• _Goal of the exercise_
Give the lines of the material as a JSON list of strings, one string per line, with blank lines left out. Begin at the line that contains "collector number: 3549", stop after the line that contains "locality: Tussocks in", and include nothing else.

• _Source material_
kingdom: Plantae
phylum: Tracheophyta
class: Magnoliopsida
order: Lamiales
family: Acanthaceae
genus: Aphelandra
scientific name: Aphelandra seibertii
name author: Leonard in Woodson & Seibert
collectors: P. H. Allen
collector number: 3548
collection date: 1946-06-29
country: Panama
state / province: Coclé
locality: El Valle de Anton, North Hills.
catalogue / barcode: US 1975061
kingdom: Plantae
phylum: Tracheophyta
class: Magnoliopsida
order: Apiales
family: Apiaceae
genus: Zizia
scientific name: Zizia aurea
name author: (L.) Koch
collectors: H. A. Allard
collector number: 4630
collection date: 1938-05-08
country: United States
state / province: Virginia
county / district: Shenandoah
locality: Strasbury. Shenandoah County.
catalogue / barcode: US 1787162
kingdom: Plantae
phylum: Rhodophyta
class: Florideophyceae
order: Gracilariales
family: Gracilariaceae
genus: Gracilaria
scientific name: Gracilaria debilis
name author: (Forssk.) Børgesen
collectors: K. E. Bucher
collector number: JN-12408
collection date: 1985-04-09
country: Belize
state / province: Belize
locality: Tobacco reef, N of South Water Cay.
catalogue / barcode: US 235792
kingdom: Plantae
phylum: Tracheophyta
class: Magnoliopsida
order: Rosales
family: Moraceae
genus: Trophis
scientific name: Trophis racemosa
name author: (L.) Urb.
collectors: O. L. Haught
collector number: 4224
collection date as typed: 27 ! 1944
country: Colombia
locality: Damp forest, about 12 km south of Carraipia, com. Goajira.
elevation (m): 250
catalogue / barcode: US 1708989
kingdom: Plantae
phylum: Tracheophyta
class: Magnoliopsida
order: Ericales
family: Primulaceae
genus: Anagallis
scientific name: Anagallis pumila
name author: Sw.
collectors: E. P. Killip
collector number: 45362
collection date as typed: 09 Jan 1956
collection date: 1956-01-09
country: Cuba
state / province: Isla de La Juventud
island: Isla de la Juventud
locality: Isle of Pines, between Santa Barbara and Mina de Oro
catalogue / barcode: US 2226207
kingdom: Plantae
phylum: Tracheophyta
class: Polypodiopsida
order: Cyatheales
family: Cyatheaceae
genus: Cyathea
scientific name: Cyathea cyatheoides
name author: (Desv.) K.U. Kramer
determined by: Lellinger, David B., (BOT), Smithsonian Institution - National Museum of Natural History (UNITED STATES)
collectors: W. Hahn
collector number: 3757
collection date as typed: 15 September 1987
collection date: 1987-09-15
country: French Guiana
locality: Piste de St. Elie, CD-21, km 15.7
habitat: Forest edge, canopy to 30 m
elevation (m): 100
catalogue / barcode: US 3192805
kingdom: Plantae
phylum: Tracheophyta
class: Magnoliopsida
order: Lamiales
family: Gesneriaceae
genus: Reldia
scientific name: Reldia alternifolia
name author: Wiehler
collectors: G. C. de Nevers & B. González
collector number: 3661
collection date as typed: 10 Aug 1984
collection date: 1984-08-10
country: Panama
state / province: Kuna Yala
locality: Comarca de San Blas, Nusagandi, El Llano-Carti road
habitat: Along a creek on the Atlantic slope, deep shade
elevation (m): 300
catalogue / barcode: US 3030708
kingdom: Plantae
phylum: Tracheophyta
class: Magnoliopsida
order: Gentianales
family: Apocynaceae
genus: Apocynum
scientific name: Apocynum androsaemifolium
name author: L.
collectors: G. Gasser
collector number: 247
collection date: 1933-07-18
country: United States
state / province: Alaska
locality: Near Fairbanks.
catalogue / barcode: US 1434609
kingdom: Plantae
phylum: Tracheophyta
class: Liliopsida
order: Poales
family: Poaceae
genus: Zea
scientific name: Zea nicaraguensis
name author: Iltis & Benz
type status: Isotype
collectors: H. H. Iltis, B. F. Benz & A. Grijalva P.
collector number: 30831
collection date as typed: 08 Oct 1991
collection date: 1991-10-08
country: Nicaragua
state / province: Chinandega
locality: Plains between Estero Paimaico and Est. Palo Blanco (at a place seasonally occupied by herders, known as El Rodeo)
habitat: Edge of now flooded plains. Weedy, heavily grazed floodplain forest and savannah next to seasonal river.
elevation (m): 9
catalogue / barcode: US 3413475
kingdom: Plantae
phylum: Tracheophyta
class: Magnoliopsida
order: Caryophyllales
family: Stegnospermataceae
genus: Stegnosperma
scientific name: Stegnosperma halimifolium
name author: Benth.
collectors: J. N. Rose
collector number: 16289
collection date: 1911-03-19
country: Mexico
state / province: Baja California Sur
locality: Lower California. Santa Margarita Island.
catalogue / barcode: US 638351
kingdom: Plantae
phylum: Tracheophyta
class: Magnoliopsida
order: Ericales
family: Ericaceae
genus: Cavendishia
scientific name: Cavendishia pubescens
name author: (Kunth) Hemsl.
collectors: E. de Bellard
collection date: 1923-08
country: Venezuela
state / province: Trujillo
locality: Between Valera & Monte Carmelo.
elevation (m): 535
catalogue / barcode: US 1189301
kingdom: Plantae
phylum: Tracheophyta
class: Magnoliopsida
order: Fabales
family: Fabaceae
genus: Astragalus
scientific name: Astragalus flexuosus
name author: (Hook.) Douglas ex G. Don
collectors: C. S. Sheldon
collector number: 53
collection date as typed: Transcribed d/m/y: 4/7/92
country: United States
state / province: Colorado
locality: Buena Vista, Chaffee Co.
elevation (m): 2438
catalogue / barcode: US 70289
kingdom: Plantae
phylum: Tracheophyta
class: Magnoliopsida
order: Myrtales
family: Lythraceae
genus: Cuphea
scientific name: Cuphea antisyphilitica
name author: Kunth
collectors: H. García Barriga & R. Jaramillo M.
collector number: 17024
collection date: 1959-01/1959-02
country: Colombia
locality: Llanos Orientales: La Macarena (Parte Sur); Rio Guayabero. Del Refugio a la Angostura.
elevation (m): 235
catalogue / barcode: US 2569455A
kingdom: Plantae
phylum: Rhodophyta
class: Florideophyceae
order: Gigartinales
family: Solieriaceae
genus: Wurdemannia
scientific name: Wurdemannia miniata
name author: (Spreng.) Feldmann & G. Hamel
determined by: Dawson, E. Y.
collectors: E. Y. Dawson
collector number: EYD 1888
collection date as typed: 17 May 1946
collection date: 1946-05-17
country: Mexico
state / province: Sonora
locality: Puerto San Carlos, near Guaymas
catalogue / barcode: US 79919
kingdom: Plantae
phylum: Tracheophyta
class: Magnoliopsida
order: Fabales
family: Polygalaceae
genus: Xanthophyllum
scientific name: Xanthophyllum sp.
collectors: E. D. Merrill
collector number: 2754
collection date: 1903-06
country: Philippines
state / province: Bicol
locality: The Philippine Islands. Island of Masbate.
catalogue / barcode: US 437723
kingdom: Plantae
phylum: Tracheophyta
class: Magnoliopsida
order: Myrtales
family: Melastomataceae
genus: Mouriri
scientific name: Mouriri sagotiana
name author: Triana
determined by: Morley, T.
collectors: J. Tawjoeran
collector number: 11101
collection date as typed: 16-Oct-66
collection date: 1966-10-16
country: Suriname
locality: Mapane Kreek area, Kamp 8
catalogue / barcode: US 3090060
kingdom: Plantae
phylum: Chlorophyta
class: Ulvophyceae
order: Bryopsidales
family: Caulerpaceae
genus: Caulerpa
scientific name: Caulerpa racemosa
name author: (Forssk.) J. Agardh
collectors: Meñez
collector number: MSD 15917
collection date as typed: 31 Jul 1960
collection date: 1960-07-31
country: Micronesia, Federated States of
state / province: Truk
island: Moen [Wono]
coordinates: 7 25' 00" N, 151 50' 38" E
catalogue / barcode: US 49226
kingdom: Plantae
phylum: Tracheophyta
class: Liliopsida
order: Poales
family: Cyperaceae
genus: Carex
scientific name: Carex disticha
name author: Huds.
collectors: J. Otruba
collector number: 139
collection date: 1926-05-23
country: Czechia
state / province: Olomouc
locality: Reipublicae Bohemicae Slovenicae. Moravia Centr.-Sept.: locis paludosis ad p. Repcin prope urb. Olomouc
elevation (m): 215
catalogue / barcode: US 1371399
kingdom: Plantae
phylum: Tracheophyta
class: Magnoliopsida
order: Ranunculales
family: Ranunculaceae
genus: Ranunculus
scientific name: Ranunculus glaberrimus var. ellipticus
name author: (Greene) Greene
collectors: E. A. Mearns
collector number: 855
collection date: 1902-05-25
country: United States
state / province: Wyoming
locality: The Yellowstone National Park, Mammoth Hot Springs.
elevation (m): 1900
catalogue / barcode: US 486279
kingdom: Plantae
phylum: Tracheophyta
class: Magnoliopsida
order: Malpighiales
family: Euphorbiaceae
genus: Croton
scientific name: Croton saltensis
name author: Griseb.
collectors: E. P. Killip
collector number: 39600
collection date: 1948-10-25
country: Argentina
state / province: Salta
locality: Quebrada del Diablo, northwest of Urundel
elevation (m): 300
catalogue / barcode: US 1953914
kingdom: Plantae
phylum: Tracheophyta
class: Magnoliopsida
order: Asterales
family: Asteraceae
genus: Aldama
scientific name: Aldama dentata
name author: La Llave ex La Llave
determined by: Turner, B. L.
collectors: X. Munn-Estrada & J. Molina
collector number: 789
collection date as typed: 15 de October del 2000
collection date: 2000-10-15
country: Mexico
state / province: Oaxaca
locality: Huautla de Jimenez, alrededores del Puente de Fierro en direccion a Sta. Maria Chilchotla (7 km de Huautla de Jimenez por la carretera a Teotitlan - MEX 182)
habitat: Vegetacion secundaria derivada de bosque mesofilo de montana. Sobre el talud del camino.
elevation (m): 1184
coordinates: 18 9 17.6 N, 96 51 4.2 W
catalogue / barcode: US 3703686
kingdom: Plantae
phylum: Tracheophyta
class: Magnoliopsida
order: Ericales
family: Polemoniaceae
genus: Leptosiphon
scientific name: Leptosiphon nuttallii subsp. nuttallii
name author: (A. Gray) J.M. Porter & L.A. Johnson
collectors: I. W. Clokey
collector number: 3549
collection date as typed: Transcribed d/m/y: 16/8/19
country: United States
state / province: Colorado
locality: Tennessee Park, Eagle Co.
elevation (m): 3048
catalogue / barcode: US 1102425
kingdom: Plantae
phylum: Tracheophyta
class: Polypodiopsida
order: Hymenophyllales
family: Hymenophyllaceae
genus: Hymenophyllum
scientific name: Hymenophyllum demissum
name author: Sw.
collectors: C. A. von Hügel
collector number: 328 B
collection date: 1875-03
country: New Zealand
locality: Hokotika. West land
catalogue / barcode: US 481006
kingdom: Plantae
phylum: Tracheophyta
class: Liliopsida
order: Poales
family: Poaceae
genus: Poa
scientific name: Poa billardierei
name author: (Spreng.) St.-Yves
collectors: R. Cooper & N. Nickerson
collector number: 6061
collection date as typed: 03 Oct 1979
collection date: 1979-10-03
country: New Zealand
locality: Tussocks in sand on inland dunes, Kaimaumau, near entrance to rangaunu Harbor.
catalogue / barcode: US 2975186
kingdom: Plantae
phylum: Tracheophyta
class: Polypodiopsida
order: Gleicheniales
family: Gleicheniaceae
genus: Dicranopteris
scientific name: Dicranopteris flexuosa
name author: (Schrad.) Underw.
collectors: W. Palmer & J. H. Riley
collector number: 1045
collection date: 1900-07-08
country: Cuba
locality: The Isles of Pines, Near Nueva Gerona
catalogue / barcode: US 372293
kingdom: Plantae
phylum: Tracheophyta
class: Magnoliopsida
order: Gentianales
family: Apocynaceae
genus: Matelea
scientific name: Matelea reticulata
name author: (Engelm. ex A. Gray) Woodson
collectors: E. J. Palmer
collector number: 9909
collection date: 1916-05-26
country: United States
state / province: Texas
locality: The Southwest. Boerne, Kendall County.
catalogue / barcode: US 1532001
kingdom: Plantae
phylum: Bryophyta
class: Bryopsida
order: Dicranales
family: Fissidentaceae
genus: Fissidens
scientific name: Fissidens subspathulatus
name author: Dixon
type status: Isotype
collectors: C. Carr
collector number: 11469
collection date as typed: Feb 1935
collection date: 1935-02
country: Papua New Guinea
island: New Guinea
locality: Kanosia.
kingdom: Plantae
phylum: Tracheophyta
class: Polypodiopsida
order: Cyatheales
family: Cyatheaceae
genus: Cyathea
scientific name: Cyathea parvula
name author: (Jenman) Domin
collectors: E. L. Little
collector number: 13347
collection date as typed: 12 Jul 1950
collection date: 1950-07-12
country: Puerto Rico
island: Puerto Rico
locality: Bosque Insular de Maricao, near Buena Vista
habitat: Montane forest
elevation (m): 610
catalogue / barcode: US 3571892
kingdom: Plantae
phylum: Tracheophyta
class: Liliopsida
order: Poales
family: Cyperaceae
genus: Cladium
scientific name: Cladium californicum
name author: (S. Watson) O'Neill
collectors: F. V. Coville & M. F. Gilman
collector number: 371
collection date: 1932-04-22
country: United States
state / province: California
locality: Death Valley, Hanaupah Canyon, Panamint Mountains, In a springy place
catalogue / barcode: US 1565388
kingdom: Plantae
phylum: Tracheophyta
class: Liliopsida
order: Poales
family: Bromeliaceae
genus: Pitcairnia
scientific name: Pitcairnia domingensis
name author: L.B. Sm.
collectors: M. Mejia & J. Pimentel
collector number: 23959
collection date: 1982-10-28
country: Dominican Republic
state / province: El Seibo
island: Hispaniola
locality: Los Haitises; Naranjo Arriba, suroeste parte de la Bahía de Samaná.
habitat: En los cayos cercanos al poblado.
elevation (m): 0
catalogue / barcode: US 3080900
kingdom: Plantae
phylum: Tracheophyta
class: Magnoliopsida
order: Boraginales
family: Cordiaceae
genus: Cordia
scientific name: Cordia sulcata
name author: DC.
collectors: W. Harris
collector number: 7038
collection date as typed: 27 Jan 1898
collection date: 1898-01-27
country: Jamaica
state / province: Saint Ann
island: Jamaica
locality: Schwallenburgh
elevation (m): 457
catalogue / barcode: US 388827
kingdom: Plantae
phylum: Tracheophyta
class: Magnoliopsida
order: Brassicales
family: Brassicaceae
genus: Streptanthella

• _Result of the task_
[
  "collector number: 3549",
  "collection date as typed: Transcribed d/m/y: 16/8/19",
  "country: United States",
  "state / province: Colorado",
  "locality: Tennessee Park, Eagle Co.",
  "elevation (m): 3048",
  "catalogue / barcode: US 1102425",
  "kingdom: Plantae",
  "phylum: Tracheophyta",
  "class: Polypodiopsida",
  "order: Hymenophyllales",
  "family: Hymenophyllaceae",
  "genus: Hymenophyllum",
  "scientific name: Hymenophyllum demissum",
  "name author: Sw.",
  "collectors: C. A. von Hügel",
  "collector number: 328 B",
  "collection date: 1875-03",
  "country: New Zealand",
  "locality: Hokotika. West land",
  "catalogue / barcode: US 481006",
  "kingdom: Plantae",
  "phylum: Tracheophyta",
  "class: Liliopsida",
  "order: Poales",
  "family: Poaceae",
  "genus: Poa",
  "scientific name: Poa billardierei",
  "name author: (Spreng.) St.-Yves",
  "collectors: R. Cooper & N. Nickerson",
  "collector number: 6061",
  "collection date as typed: 03 Oct 1979",
  "collection date: 1979-10-03",
  "country: New Zealand",
  "locality: Tussocks in sand on inland dunes, Kaimaumau, near entrance to rangaunu Harbor."
]